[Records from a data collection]
--

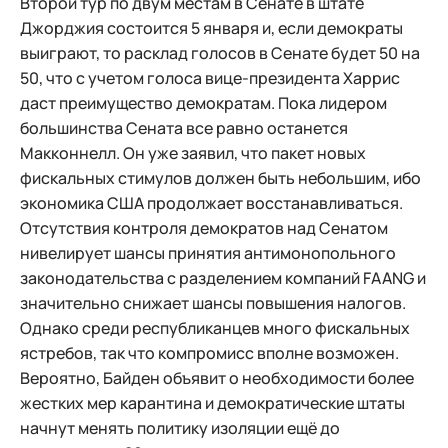
Второй тур по двум местам в Сенате в штате
Джорджия состоится 5 января и, если демократы
выиграют, то расклад голосов в Сенате будет 50 на
50, что с учетом голоса вице-президента Харрис
даст преимущество демократам. Пока лидером
большинства Сената все равно останется
Макконнелл. Он уже заявил, что пакет новых
фискальных стимулов должен быть небольшим, ибо
экономика США продолжает восстанавливаться.
Отсутствия контроля демократов над Сенатом
нивелирует шансы принятия антимонопольного
законодательства с разделением компаний FAANG и
значительно снижает шансы повышения налогов.
Однако среди республиканцев много фискальных
ястребов, так что компромисс вполне возможен.
Вероятно, Байден объявит о необходимости более
жестких мер карантина и демократические штаты
начнут менять политику изоляции ещё до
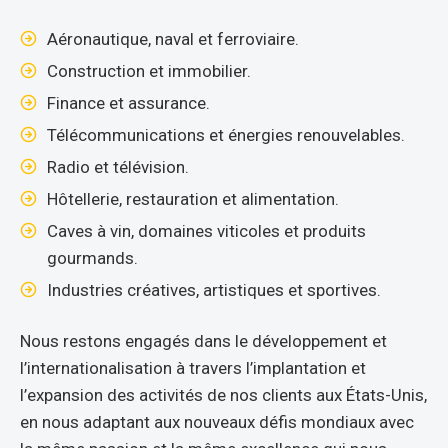
Aéronautique, naval et ferroviaire.
Construction et immobilier.
Finance et assurance.
Télécommunications et énergies renouvelables.
Radio et télévision.
Hôtellerie, restauration et alimentation.
Caves à vin, domaines viticoles et produits
gourmands.
Industries créatives, artistiques et sportives.
Nous restons engagés dans le développement et
l’internationalisation à travers l’implantation et
l’expansion des activités de nos clients aux États-Unis,
en nous adaptant aux nouveaux défis mondiaux avec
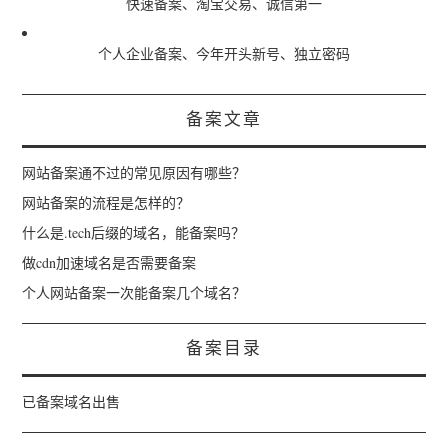
快速备案、淘宝交易、诚信第一
个人企业备案、今年开头新号、独立密码
备案文章
网站备案通不过的常见原因有哪些？
网站备案的流程是怎样的？
什么是.tech后缀的域名，能备案吗？
做cdn加速域名是否需要备案
个人网站备案一次能备案几个域名？
备案目录
已备案域名出售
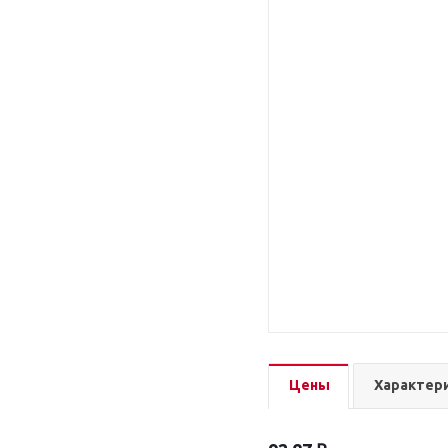
Цены
Характер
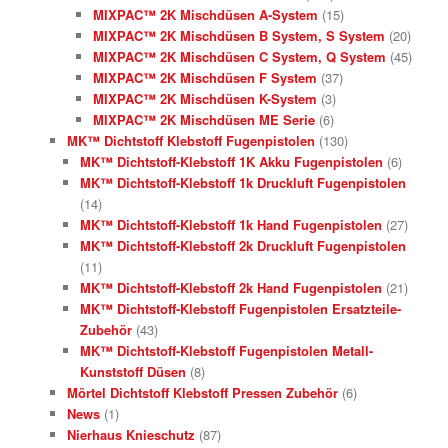
MIXPAC™ 2K Mischdüsen A-System
(15)
MIXPAC™ 2K Mischdüsen B System, S System
(20)
MIXPAC™ 2K Mischdüsen C System, Q System
(45)
MIXPAC™ 2K Mischdüsen F System
(37)
MIXPAC™ 2K Mischdüsen K-System
(3)
MIXPAC™ 2K Mischdüsen ME Serie
(6)
MK™ Dichtstoff Klebstoff Fugenpistolen
(130)
MK™ Dichtstoff-Klebstoff 1K Akku Fugenpistolen
(6)
MK™ Dichtstoff-Klebstoff 1k Druckluft Fugenpistolen
(14)
MK™ Dichtstoff-Klebstoff 1k Hand Fugenpistolen
(27)
MK™ Dichtstoff-Klebstoff 2k Druckluft Fugenpistolen
(11)
MK™ Dichtstoff-Klebstoff 2k Hand Fugenpistolen
(21)
MK™ Dichtstoff-Klebstoff Fugenpistolen Ersatzteile-
Zubehör
(43)
MK™ Dichtstoff-Klebstoff Fugenpistolen Metall-
Kunststoff Düsen
(8)
Mörtel Dichtstoff Klebstoff Pressen Zubehör
(6)
News
(1)
Nierhaus Knieschutz
(87)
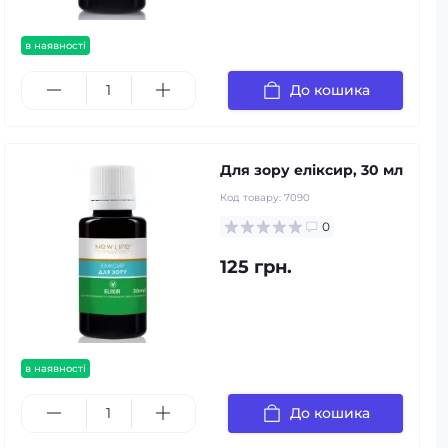
в наявності
До кошика
Для зору еліксир, 30 мл
Код товару:
7090
0
125 грн.
в наявності
До кошика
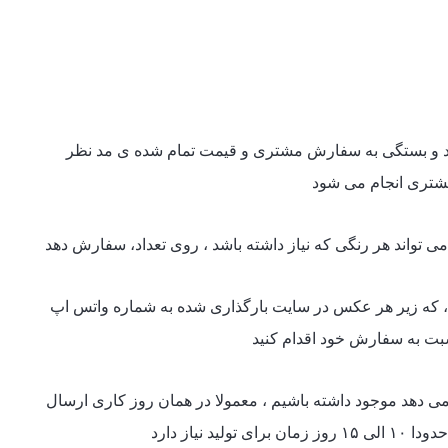
د و بستگی به سفارش مشتری و قیمت تمام شده ی مد نظر
شتری انجام می شود
تواند هر رنگی که نیاز داشته باشد ، روی تعداد، سفارش دهد
ر ، که زیر هر عکس در سایت بارگذاری شده به شماره واتس اپ
سبت به سفارش خود اقدام کنید
دهد موجود داشته باشیم ، معمولا در همان روز کاری ارسال
ید نیاز دارد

--

WORK REQUIRED → Starting with the line that contains "ر ، که زیر هر", return each line through the last one of the data above, exactly as written and nothing more.

EXERCISE OUTPUT →
ر ، که زیر هر عکس در سایت بارگذاری شده به شماره واتس اپ
سبت به سفارش خود اقدام کنید
دهد موجود داشته باشیم ، معمولا در همان روز کاری ارسال
ید نیاز دارد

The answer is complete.